By Mike Habegger,
Co-Editor in Chief
It’s been quite the ride for me at the McDaniel Free Press over the past few years. From controversy to good writing, from new friends to a prevalence of late night curse words, from gallons of Diet Coke to mountains of trash, my experience with the paper has been pretty f#%&ing good.
I came into the field of journalism way back in freshman year, as my roommate, Jon Teter, and I took a tour of campus organizations the first week of classes, telling ourselves that we had to get involved in extracurriculars. Pat O’Toole (’07) got me into the sports section and I wrote a few stories, having never written anything journalistic in my entire life. The next semester, Pat asked me to come on board as the sports section editor. A year later, the staff seemed willing to put me in charge of the entire paper after a vote, even though I offered no new ideas. Katie Young and I started into the unknown. I had no idea how to do layout, and contrary to popular belief, to this day I’ve never taken a journalism class, or had any formal training. For Djerdj and I, our motto was “f#%& it.”

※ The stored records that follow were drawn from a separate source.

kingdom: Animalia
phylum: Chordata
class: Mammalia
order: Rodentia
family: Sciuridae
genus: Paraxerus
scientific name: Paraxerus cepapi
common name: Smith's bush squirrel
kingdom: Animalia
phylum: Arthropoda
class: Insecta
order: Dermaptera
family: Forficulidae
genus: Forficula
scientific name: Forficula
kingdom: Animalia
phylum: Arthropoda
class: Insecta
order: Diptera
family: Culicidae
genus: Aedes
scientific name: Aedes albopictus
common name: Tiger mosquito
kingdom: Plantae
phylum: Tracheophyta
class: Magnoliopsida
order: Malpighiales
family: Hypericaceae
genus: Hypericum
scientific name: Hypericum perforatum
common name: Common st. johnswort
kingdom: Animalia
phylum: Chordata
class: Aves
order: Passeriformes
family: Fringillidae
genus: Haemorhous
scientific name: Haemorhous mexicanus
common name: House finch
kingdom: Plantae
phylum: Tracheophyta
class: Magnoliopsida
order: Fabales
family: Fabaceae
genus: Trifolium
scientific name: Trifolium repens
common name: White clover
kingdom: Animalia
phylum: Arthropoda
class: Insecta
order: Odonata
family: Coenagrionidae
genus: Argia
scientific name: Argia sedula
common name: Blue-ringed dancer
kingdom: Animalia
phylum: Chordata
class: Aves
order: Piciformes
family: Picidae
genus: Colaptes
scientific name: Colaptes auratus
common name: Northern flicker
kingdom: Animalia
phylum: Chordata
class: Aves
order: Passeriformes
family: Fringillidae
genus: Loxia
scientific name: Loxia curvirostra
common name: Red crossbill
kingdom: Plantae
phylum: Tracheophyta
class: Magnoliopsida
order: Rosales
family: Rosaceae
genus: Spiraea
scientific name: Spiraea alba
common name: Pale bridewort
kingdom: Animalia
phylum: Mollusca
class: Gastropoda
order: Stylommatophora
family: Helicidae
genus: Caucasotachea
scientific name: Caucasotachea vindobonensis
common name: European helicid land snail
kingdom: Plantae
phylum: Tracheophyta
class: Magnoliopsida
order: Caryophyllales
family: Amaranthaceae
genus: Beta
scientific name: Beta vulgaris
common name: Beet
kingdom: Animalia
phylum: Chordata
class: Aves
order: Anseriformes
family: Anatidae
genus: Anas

Looking back at my first stories, I notice two things: First, I was a pretty damn good reporter and I’m wondering where my motivation went; Second, the paper was only four to eight pages long, with maybe one or two pages per section. The edition you see before you is 28 pages. There are a number of factors that have caused such an increase in output, but I’ve been very excited to see the Free Press grow on my watch.
As editor, I’ve been intimately involved in the production of 30 12 to 20 page issues and one April Fool’s edition. That’s a lot of newspapers. As a result, I probably know more about what has happened these past four years at McDaniel than anyone else. You probably don’t know this, but in the beginning, I would estimate that the other editor and I spend about 15-30 hours putting together the Free Press. It ain’t no joke. It takes a lot of hard work from everyone, and I offer my highest gratitude.
Former editors have often talked about leaving their lasting mark on the paper. For me, I hope that the next generations of college students will continue to develop and explore the possibilities of the website I painstakingly, yet happily, designed. I have said this many times before in these pages, but the internet represents a new opportunity for civic involvement. I charge the McDaniel College community to keep updating McDanielFreePress.com.
Thank you, everyone, for letting me edit your newspaper.